Et pendant ce temps-là, chez Volkswagen…
…C’est la fête à la saucisse. Parfois, la meilleure manière de faire face à une crise des ventes ou de la productivité c’est encore de diversifier ses activités. Pour Volkswagen, c’est voitures d’un côté et saucisses de l’autre. Un choix aussi judicieux que savoureux puisque, avec un marché en tension pour les automobiles et une demande chinoise en berne, Volkswagen, pour la première fois de son histoire, a vendu plus de Bockwurst que de voitures : 8,5 millions de saucisses écoulées l’an dernier, contre 5,2 millions de véhicules.
Idiotie naturelle
La fête aux performances cognitives dopées à l’IA était finie avant même d’avoir commencée d’après Laëtitia Vitaud. Dans sa newsletter, elle pose la question suivante : « IA , allons-nous tous finir débiles ? » Pour elle, savoir structurer sa pensée et formuler clairement ses idées sont des compétences fondamentales qu’on délègue trop vite aux prompts. Or, pour tirer le meilleur parti de l’IA, il faut maîtriser la rédaction et l’exercice de pensée critique et construite. Car l’IA est un amplificateur de capacités, mais aussi et surtout, un amplificateur d’incapacité.
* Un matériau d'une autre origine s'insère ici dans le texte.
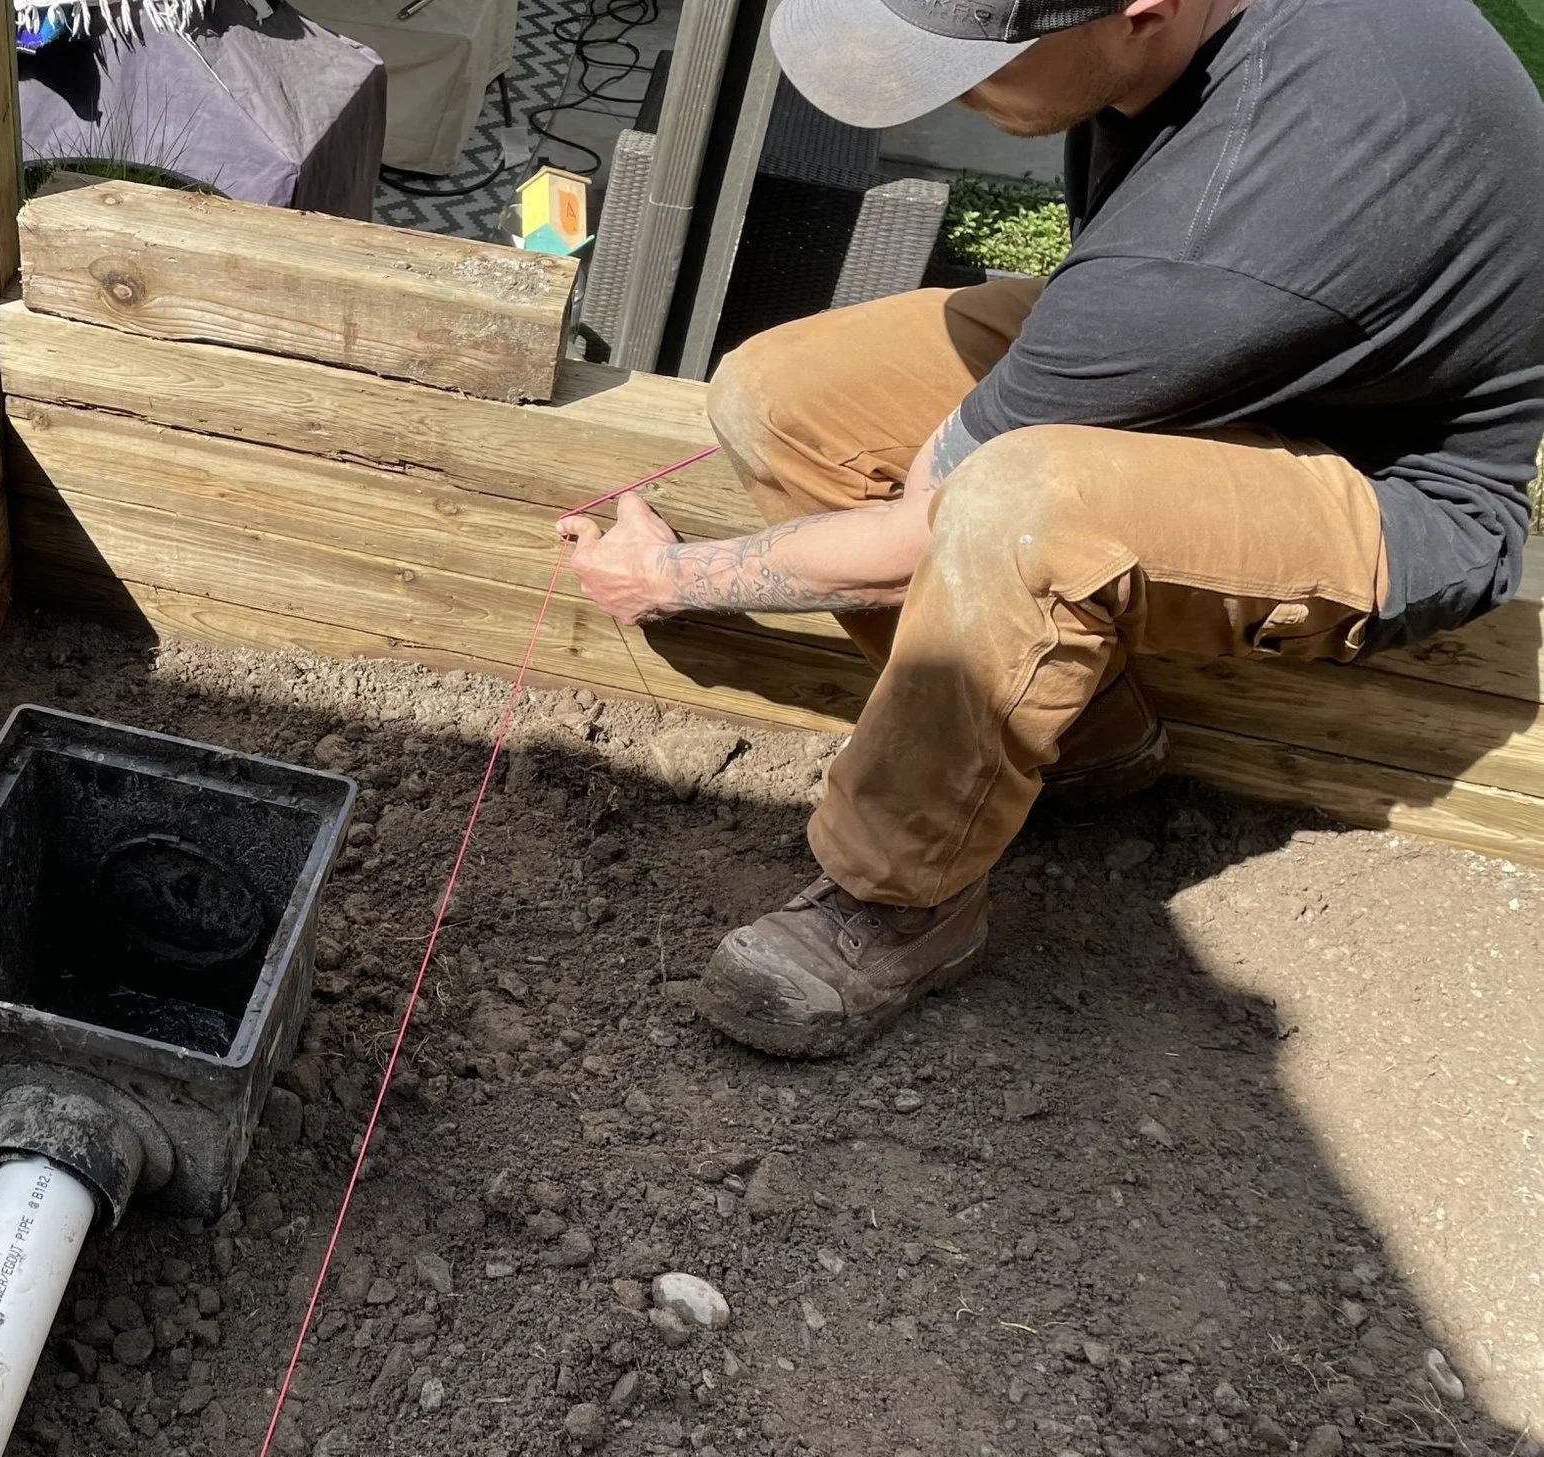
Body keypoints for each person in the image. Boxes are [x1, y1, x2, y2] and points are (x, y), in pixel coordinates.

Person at [561, 0, 1544, 1059]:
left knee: (1015, 507)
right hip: (1253, 354)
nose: (948, 100)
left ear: (1141, 16)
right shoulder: (1180, 77)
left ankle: (902, 900)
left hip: (1384, 488)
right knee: (779, 396)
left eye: (976, 67)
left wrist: (669, 577)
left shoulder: (1232, 226)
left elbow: (922, 534)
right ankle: (1082, 746)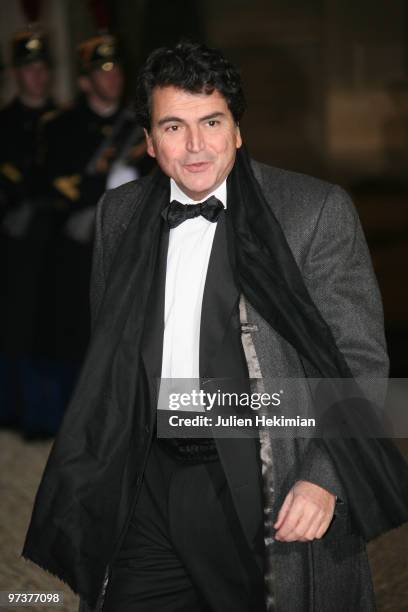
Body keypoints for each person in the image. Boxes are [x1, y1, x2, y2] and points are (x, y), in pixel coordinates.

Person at [22, 42, 408, 611]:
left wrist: (325, 476)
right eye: (174, 126)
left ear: (237, 130)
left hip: (261, 476)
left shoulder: (313, 210)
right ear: (150, 142)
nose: (197, 145)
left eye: (212, 122)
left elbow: (361, 359)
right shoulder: (119, 213)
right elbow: (113, 349)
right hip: (147, 483)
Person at [40, 33, 148, 410]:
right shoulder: (61, 126)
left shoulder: (142, 121)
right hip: (81, 249)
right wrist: (107, 182)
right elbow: (55, 185)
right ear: (85, 81)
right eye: (103, 70)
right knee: (79, 336)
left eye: (117, 68)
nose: (113, 76)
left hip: (135, 246)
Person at [0, 30, 57, 435]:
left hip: (55, 244)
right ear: (16, 74)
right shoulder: (3, 125)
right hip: (11, 247)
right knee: (14, 326)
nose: (35, 76)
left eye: (41, 68)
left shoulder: (66, 121)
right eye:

En tous cas, il y en a un que ça ne dérange pas de perdre des capacités cognitives tant que ça le rend plus efficace. C’est évidemment l’ami Nikolay Storonsky qui, en apparent déficit de personal branding, a manifestement décidé de lancer une grande campagne de relations presse pour se positionner sur tous les sujets tendances du moment. En l’occurrence, une société capital-risque dont les décisions d’investissement sont confiées à une IA codée maison.
Et pendant ce temps-là, sur les conversations Teams…
…C’est la fête au commérage. Que risque-t-on vraiment si on dit du mal de ses collègues sur la messagerie du boulot ? Concrètement, le licenciement car votre employeur a le droit de lire vos messages privés Slack et Teams. Alors dans l’idée, mieux vaut éviter. Mais si vous aimez jouer et que vous vous faites pincer, vous pouvez toujours faire prévaloir votre droit au respect de votre vie privée au travail (consacré dans un arrêt rendu en septembre 2024). Vous pouvez aussi exercer votre droit à la liberté d’expression tant que les propos ne sont pas injurieux, excessifs ou diffamatoires. Et ce n’est pas à l’employeur d’en décider mais à un juge. Peu d‘entreprises sont prêtes à aller en justice parce que vous avez cassé du sucre sur le dos de quelqu’un.
Vous pouvez donc continuer de critiquer Thibaut en toute quiétude parce qu’il a repris deux fois des frites à la cantine ce morfale, ou Élise parce qu’elle n’arrête pas de la ramener depuis que le PSG a mis 5-0 à l’Inter Milan en finale de la Ligue des Champions (mais au moins, elle a fait la fête).